Symbol GC in Ruby 2.2

Share this article

There is a Japanese translation of this post here!
Fotolia_62448068_Subscription_Monthly_M

What is symbol GC and why should you care? Ruby 2.2 was just released and, in addition to incremental GC, one of the other big features is Symbol GC. If you’ve been around the Ruby landscape, you’ve heard the term “symbol DoS”. A symbol denial of service attack occurs when a system creates so many symbols that it runs out of memory. This is because, prior to Ruby 2.2, symbols lived forever. For example in Ruby 2.1:

# Ruby 2.1

before = Symbol.all_symbols.size
100_000.times do |i|
  "sym#{i}".to_sym
end
GC.start
after = Symbol.all_symbols.size
puts after - before
# => 100001

Here we create 100,000 symbols and they’re still around, even though we’ve run GC and no variables reference those objects. This could easily be a problem if you wrote some code that accepted a user parameter and calls to_sym on it:

def show
  step = params[:step].to_sym
end

In this case, someone could make many requests to example.com/step= and, since your application never clears out symbols, your program would eventually run out of memory and crash. This may sound like a fabricated example, but it was similar to code I actually had committed in my Wicked gem (don’t worry, it’s fixed now). It’s not an isolated case either:

The list goes on and on, but you get the point. Creating symbols from user input is dangerous; only if symbols aren’t garbage collected, which is what is happening prior to Ruby 2.2.

Symbol GC in Ruby 2.2

Starting with Ruby 2.2 symbols are now garbage collected.

# Ruby 2.2
before = Symbol.all_symbols.size
100_000.times do |i|
  "sym#{i}".to_sym
end
GC.start
after = Symbol.all_symbols.size
puts after - before
# => 1

Since the symbols we create aren’t referenced by any other object or variable, they can be safely collected. This helps in preventing us from accidentally creating a scenario where a program creates and retains so many objects that it crashes. However, Ruby doesn’t garbage collect ALL symbols.

WAT?

#not_all_symbols

Previous to Ruby 2.2, we couldn’t collect symbols because they were used internally by the Ruby interpreter. Basically, each symbol has a unique object ID. For example :foo.object_id always needed to be the same value for the duration of the program execution. This is due to the way rb_intern works.
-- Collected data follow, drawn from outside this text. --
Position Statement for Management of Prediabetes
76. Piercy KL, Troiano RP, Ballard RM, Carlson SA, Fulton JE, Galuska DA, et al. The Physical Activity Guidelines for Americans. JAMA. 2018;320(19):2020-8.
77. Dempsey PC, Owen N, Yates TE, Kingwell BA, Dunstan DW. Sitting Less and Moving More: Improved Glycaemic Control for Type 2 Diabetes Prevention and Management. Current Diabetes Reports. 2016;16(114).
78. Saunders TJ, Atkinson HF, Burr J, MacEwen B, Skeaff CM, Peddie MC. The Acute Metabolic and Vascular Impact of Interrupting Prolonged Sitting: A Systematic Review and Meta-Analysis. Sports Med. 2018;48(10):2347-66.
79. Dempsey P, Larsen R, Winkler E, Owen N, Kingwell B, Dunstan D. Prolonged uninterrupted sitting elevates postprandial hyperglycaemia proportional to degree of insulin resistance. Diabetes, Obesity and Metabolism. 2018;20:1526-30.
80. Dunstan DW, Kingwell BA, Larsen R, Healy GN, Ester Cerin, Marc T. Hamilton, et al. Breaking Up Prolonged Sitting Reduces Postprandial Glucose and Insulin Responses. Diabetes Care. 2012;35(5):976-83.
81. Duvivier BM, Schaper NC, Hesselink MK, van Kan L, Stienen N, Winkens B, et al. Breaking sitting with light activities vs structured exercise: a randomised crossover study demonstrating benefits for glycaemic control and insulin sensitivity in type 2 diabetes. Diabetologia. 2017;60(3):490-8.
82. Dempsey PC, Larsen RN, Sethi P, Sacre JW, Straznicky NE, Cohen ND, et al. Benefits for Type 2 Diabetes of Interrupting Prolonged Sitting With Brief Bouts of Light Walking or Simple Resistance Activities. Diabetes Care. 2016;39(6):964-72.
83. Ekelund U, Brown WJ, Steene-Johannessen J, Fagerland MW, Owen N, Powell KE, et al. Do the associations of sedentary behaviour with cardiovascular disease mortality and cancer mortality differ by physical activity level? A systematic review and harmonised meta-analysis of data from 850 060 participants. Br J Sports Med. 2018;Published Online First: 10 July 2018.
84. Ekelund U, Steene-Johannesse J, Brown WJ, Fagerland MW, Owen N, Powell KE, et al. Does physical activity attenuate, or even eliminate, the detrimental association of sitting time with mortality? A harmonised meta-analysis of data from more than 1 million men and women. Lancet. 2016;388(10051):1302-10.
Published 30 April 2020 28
In C-Ruby, when you create a method it stores a unique ID to a method table.

Slide from Nari’s talk on Symbol GC

Later, when you call the method, Ruby will look up the symbol of the method name, and then get the ID of that symbol. The ID of the symbol is used to point at the static memory of the function in C. The function in C is then called and that’s how Ruby executes methods.

If we garbage collected a symbol and that symbol was used to reference a method, then that method is no longer callable. That would be bad.
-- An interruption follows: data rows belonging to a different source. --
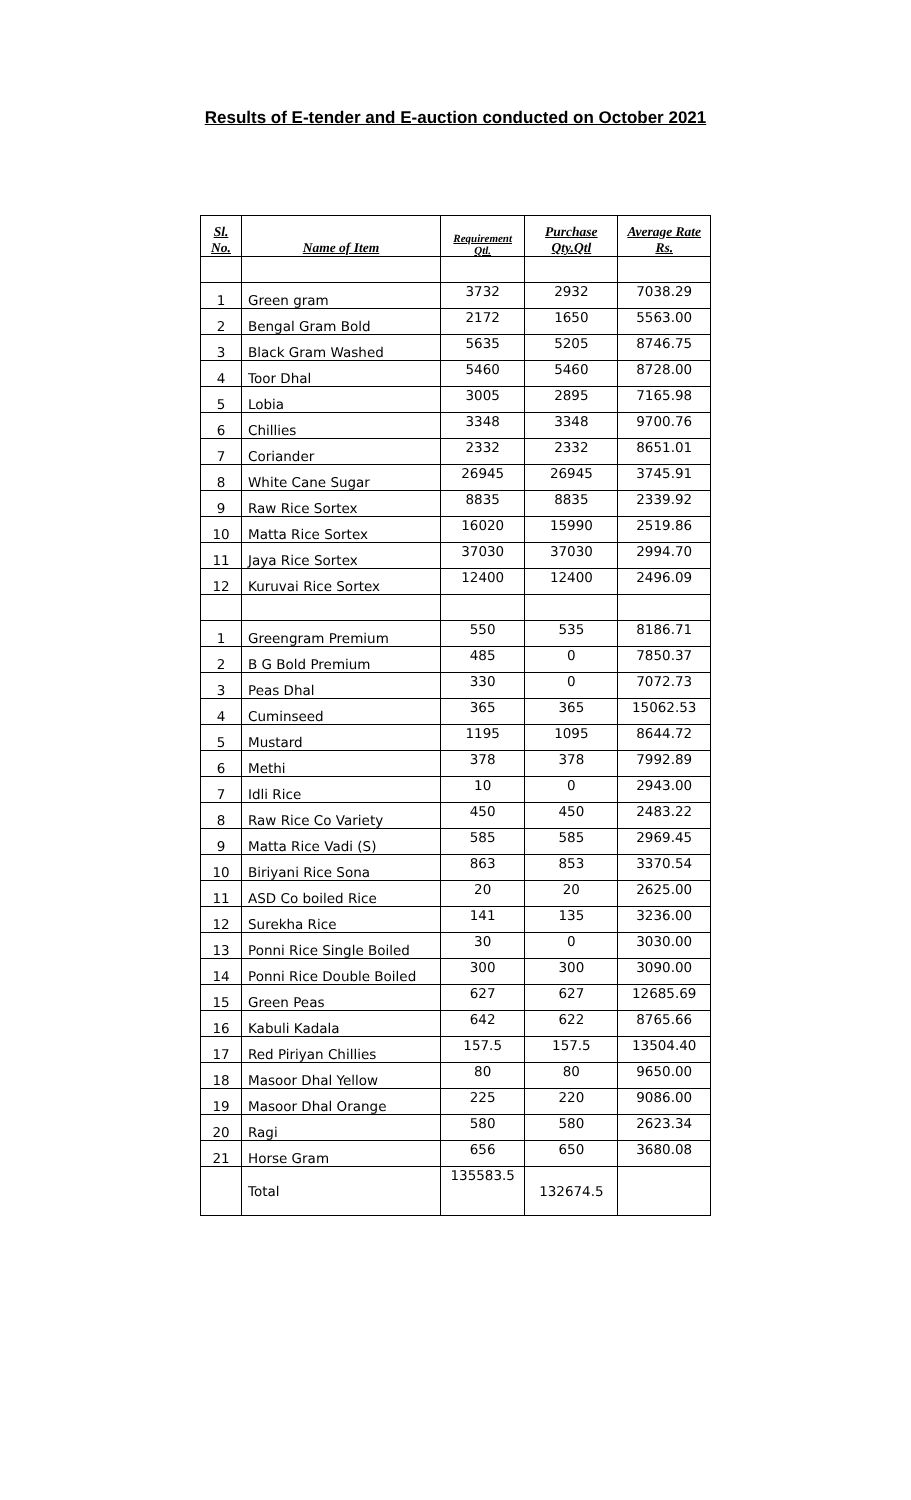Results of E-tender and E-auction conducted on October 2021
| Sl. No. | Name of Item | Requirement Qtl. | Purchase Qty.Qtl | Average Rate Rs. |
| --- | --- | --- | --- | --- |
| 1 | Green gram | 3732 | 2932 | 7038.29 |
| 2 | Bengal Gram Bold | 2172 | 1650 | 5563.00 |
| 3 | Black Gram Washed | 5635 | 5205 | 8746.75 |
| 4 | Toor Dhal | 5460 | 5460 | 8728.00 |
| 5 | Lobia | 3005 | 2895 | 7165.98 |
| 6 | Chillies | 3348 | 3348 | 9700.76 |
| 7 | Coriander | 2332 | 2332 | 8651.01 |
| 8 | White Cane Sugar | 26945 | 26945 | 3745.91 |
| 9 | Raw Rice Sortex | 8835 | 8835 | 2339.92 |
| 10 | Matta Rice Sortex | 16020 | 15990 | 2519.86 |
| 11 | Jaya Rice Sortex | 37030 | 37030 | 2994.70 |
| 12 | Kuruvai Rice Sortex | 12400 | 12400 | 2496.09 |
| 1 | Greengram Premium | 550 | 535 | 8186.71 |
| 2 | B G Bold Premium | 485 | 0 | 7850.37 |
| 3 | Peas Dhal | 330 | 0 | 7072.73 |
| 4 | Cuminseed | 365 | 365 | 15062.53 |
| 5 | Mustard | 1195 | 1095 | 8644.72 |
| 6 | Methi | 378 | 378 | 7992.89 |
| 7 | Idli Rice | 10 | 0 | 2943.00 |
| 8 | Raw Rice Co Variety | 450 | 450 | 2483.22 |
| 9 | Matta Rice Vadi (S) | 585 | 585 | 2969.45 |
| 10 | Biriyani Rice Sona | 863 | 853 | 3370.54 |
| 11 | ASD Co boiled Rice | 20 | 20 | 2625.00 |
| 12 | Surekha Rice | 141 | 135 | 3236.00 |
| 13 | Ponni Rice Single Boiled | 30 | 0 | 3030.00 |
| 14 | Ponni Rice Double Boiled | 300 | 300 | 3090.00 |
| 15 | Green Peas | 627 | 627 | 12685.69 |
| 16 | Kabuli Kadala | 642 | 622 | 8765.66 |
| 17 | Red Piriyan Chillies | 157.5 | 157.5 | 13504.40 |
| 18 | Masoor Dhal Yellow | 80 | 80 | 9650.00 |
| 19 | Masoor Dhal Orange | 225 | 220 | 9086.00 |
| 20 | Ragi | 580 | 580 | 2623.34 |
| 21 | Horse Gram | 656 | 650 | 3680.08 |
| | Total | 135583.5 | 132674.5 | |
To get around this problem Narihiro Nakamura introduced the idea of an “Immortal Symbol” in the C World and a “Mortal symbol” in the Ruby world.

Basically, all symbols created dynamically while Ruby is running (via to_sym, etc.) can be garbage collected because they are not being used behind the scenes inside the Ruby interpreter. However, symbols created as a result of creating a new method or symbols that are statically inside of code will not be garbage collected. For example :foo and def foo; end both will not be garbage collected, however "foo".to_sym would be eligible for garbage collection.

There are gotchas with this approach, it’s still possible to have a DoS if you’re accidentally creating methods based on user input.

define_method(params[:step].to_sym) do
  # ...
end

Because define_method calls rb_intern behind the scenes, even though we are passing in a dynamically defined (i.e. to_sym) symbol, it will be converted to an immortal symbol so it can be used for method lookup. Hopefully, you wouldn’t be doing that anyway, but it’s still good to point out dangerous bits in Ruby.

Variables also use symbols behind the scenes.

before = Symbol.all_symbols.size
eval %Q{
  BAR = nil
  FOO = nil
}
GC.start
after = Symbol.all_symbols.size
puts after - before
# => 2

Even though the variable is nil, it uses a symbol behind the scenes that will never get garbage collected. In addition to avoiding randomly defining methods based on user input, also watch out for creating variables based on user input:

self.instance_variable_set( "@step_#{ params[:step] }".to_sym, nil )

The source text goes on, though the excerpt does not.